“The client basically said: ‘We know what you do – just go ahead and do it,” says Scott Bromley, principal in the New York-based firm of Bromley Caldari Architects.
They’d already worked mightily to gain that trust – by designing a main residence, a gym and a pool house in a compound of buildings for the client – along with interior designer Alexander Baer of Jenkins Baer Associates.
“The ease of working with a client who understands you is important – he doesn’t question everything you do” Baer says. “He’s comfortable with your choices and he gets the concept and he doesn’t have to see every doorknob in the house. It’s a wonderful experience to have a client who lets you run with it.”
The result? A 2,500-square-foot, transparent structure clad in a sandy-colored porcelain tile from Emil Ceramica in Fiorano, Italy. It’s named “Soft,” but Bromley calls it a “gray-sy, beige-y, tan-ny” tone. It matches up to its surroundings on the beach overlooking the Atlantic. “We chose it because it reminds you of the sand and the dune grass,” he says. “We wanted the structure to blend in with Mother Nature. There’s also a slightly tinted, clear cedar decking – similar to the tile – that creates an envelope for the house.”
The structure is a renovation of an existing 1960s building, designed for the client’s two sisters. The assignment was to create a series of maintenance-free spaces for entertaining. Thus the porcelain tile. “It’s perfect, because it’s indestructible,” he says. “Red wine and margaritas won’t stain it.”
The tiles are mostly 24 by 24 inches, except in the baths, where they’re 12 inches square. “We changed the tile there for a little more grit and texture, so you don’t slip coming out of the shower,” Bromley says. “They’re the same basic color, but a little more mottled.”

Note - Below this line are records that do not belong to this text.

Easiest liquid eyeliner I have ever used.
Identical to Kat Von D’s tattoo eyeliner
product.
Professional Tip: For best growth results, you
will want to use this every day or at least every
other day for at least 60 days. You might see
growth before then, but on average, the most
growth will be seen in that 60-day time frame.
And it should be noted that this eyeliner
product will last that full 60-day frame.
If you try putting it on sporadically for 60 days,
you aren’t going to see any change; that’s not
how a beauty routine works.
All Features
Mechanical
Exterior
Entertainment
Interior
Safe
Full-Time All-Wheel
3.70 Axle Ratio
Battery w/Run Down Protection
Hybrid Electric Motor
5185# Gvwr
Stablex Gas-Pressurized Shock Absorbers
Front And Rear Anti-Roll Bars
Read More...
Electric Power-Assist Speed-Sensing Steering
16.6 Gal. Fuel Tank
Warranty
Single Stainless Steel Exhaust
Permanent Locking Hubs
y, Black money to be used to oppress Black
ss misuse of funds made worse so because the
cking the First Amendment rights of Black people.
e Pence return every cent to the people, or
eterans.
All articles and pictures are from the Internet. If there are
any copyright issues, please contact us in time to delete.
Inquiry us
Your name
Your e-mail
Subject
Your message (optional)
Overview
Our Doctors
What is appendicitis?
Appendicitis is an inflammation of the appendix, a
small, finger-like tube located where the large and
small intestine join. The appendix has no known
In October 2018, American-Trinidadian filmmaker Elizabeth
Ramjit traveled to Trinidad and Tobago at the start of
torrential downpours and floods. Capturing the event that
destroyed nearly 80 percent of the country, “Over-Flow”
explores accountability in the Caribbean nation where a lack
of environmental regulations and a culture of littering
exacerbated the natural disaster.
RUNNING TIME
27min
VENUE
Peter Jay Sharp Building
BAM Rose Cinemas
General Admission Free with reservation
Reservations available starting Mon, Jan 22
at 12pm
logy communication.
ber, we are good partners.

In terms of interiors, the idea was to maximize the views and minimize the clutter. “Fire Island is about uncomplicated design, and I wanted something natural,” Baer says. “It’s midcentury modern, with an Italian flavor – streamlined and simple and easy for guests.”
The house is designed for casual living at the beach, with an open kitchen, living room and dining area. The spaces are unencumbered, and aimed at encouraging human interaction. “They’re places where people can hang around while cooking in the kitchen – it’s very inter-playable,” Bromley says.
The original building was not as big, with a warren of rooms and much smaller windows. Bromley opened it all up, enclosed an interior courtyard and turned it into a dining area, where a lighting pendant now floats over the table to create a defining element.
The home contains three bedrooms, three baths, a powder room and a kitchen. The architect left the sunken living room as is, incorporating it into his sun-splashed, open plan. “There’s a clerestory, so it’s full of light – a really wonderful place to be in a public space, and to see the ocean and the pool and the outside dining area,” he says.
Baer worked hand-in-glove with Bromley to make the views accessible, keeping artwork to a minimum and using simple, modular furniture. “It’s architectural in nature – I wanted to keep it low, so you can see over it to the water,” he says. “There’s as little wall art as possible, so you can appreciate the environment all around.”
Where some interior designers might depend on a signature look, Baer looks instead to his clients’ needs. In this case, he kept the walls, furniture and accessories in the same neutral palette as the tiles. “They all act as compatible elements to one another, for a complicity in design,” he says. “It’s plain and uncluttered, with the furniture in straight lines.”
Each of the three players involved in this renovation – the client, the architect and the interior designer – have lived on Fire Island at one point or another in their lives, which Baer says made it easy to pull the project together. “We all understood the flavor of the island,” he says. “It’s like a big summer camp for adults—it’s not like the Hamptons or Florida—and you don’t get that if you haven’t live there.”
Each also understood the roles of the others involved in the design. “It was a team that completely related to each other,” Baer says. “There was a mutual understanding.”
He and Bromley, in particular, work well together – something that’s often all too rare when an architect and interior designer collaborate on a project. Architects, Baer says, sometimes feel threatened by designers, fearful that they’ll come in behind them and obscure or even destroy their work.
That certainly was not the case here. “Scott has a really classic background, and it’s always a pleasure to work with him,” Baer says. “You don’t have to cover up a flaw or a wall – it’s a beautiful palette.”
So why Italian porcelain? “They have the best stuff, and seem to be the product we encounter most often” says Jerry Caldari, Bromley’s partner. “They’ve been doing it for centuries – go to Pompeii and you’ll see it there.”
Or to Bologna – where Caldari and Bromley spent time last September. When their guest house design won first place in the residential category in the 2017 Ceramics of Italy Tile Competition, they also won a trip to Cersaie, the world’s largest ceramic tile exhibition there.
That’s proof that a client who gives carte blanche to his designers can win in more ways than one.